Единственным минусом древних полян, с точки зрения печерского монаха, было то, что они "бяху же погане: жруще озером, и кладязем и рощением, якоже прочий погани". (
Земля полян применительно к первой половине I тысячелетия н. э. - это одна из основных областей черняховской культуры с её высоким уровнем земледелия, скотоводства и ремесла, с её устойчивой хлебной торговлей с Римом, с её огромными открытыми селами и богатыми кладбищами. Даже культ священных озер и колодцев отразился в черняховском инвентаре, о чем свидетельствует аграрно-магический календарь летних языческих молений о дожде, нанесенный на тулове кувшина для священной воды. Черняховское поселение было и на месте Киева, первого княжеского центра полян.
Если бы какой-нибудь римский путешественник времен Птолемея побывал в богатых селах полян-черняховцев, а потом посетил бы позднезарубинецкие городища в землях древлян или радимичей с их примитивным натуральным хозяйством, родовым строем и полным отсутствием связей с римскими городами Причерноморья, то он должен был бы так же контрастно описать эти племена, как это сделал Нестор в XII в.
По сравнению с "мудрыми и смыслеными" полянами их лесные соседи, древляне и радимичи, действительно производили впечатление малокультурных племен, "живущих скотьскы". Первобытнообщинный строй здесь был в полной силе. Из летописи мы узнаем то, что невозможно выяснить по археологическим материалам, но что очень гармонично с ними сочетается: у лесных соседей полян была примитивная форма брака - умыкание девиц на игрищах, допускалось многоженство. По перечню того, чего не делали поляне, мы можем установить то, что допускали противопоставляемые им соседи: отсутствие "стыденья" к снохам, сестрам и свояченицам, пережитки матрилокального брака ("хожаще зять по невесту"). Древляне "убиваху друг друга", в чем, очевидно. следует видеть родовую кровную месть.
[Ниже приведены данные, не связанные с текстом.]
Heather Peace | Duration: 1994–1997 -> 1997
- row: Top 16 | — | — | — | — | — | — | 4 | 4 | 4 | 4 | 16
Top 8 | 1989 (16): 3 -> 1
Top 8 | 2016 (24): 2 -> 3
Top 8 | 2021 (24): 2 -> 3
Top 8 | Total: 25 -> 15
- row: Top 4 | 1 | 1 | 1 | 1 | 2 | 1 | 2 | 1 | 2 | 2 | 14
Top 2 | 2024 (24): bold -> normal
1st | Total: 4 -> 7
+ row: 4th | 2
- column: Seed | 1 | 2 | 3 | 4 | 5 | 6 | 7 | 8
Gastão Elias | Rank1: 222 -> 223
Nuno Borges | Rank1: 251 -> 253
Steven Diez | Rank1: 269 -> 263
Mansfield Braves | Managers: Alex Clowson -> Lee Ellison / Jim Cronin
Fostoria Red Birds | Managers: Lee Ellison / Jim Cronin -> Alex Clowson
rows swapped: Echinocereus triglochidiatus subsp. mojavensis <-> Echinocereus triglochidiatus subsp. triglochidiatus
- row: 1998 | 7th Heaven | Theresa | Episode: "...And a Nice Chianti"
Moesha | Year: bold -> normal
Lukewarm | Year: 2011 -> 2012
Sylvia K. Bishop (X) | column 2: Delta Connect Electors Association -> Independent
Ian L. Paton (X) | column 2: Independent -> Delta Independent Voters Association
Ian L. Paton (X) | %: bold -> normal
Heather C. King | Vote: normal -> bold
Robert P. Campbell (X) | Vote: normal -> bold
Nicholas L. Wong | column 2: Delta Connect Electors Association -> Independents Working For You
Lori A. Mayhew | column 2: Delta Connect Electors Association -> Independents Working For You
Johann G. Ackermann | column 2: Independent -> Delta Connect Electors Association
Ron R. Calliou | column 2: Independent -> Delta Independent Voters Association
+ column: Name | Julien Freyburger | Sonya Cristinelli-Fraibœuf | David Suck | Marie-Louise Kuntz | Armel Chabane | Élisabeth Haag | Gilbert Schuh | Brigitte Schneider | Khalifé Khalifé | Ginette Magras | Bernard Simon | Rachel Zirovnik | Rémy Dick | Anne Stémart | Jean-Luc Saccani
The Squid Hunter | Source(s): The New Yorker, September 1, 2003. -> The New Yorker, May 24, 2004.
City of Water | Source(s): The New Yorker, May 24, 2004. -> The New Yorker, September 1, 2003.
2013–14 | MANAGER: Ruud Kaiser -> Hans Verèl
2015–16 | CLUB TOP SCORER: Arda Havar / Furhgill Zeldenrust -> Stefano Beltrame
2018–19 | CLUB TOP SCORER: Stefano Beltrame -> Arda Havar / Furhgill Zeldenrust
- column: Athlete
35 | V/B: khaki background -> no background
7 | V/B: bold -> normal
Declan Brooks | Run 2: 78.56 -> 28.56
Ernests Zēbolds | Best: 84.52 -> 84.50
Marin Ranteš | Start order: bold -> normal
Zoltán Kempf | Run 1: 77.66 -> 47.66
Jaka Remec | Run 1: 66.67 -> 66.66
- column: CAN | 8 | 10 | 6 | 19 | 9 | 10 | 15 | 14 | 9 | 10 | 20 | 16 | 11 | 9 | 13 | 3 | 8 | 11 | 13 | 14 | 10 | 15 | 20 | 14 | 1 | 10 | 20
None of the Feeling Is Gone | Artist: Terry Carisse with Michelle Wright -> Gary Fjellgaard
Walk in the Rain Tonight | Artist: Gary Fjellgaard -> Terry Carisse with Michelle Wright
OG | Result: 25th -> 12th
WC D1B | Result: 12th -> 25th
В итоге мы должны признать, что несторовская характеристика лесостепных (поляне) и лесных славянских племен, как резко различных по уровню своего развития, верна, но относить её нужно не к современникам Нестора и Мономаха, а к отдаленным их предкам времен Римской империи или к еще более ранним временам.
Рассмотрим текст Нестора, относящийся к славянам лесной зоны, выделив слова, нуждающиеся в комментировании.
"А Радимичи и Вятичи и Север одни обычай имеяху - живяху в лесе, якоже вьсякый зверь … И аще къто умьряше, - творяху тризнy над нимь. И посемь сътворяху краду велику и възложаху на крадy мьртвьца и съжьжаху и. Посемь, събравъше кости, въложаху в судину малу и поставляху на стълпе на путьх, еже творять Вятичи и ныне. Сиже творяху обычая и Кривичи и прочий погании, не ведуще закона божия, нъ творяще сами собе закон".(
Первым комментатором текста Нестора был летописец из Переяславля-Залесского, закончивший свою летопись в 1214 г. Слово "тризна" было ему понятно, и он оставил его без перевода. Загадочную "краду велику" он перевел словами: "громада дров велия", а к словам о поставлении погребальной урны на столпе он сделал интереснейшее дополнение: "…и в курганы сыпаху". (
Действительно, в начале XIII в. у вятичей еще существовал курганный обряд погребения(
Возвращаясь к вопросу о хронологии Нестерова описания, обратим внимание на то, что сам Нестор ни слова не сказал о насыпке каких бы то ни было насыпей, могил, курганов, следовательно, он писал о временах, когда курганный обряд погребения не стал еще повсеместным. Его описание очень точно соответствует археологическому понятию "полей погребальных урн". Окончательно утвердиться в этом мы сможем после того, как разберем всю погребальную терминологию Нестора, ставшую частично непонятной уже в XIII в.
Тризна. Под словом "тризна", творимая над покойником, надо понимать, конечно, не поминальный пир по умершему (носивший название "стравы"), а боевые игры, ристания, особые обряды, призванные отгонять смерть от оставшихся в живых, демонстрировавшие их жизнеспособность.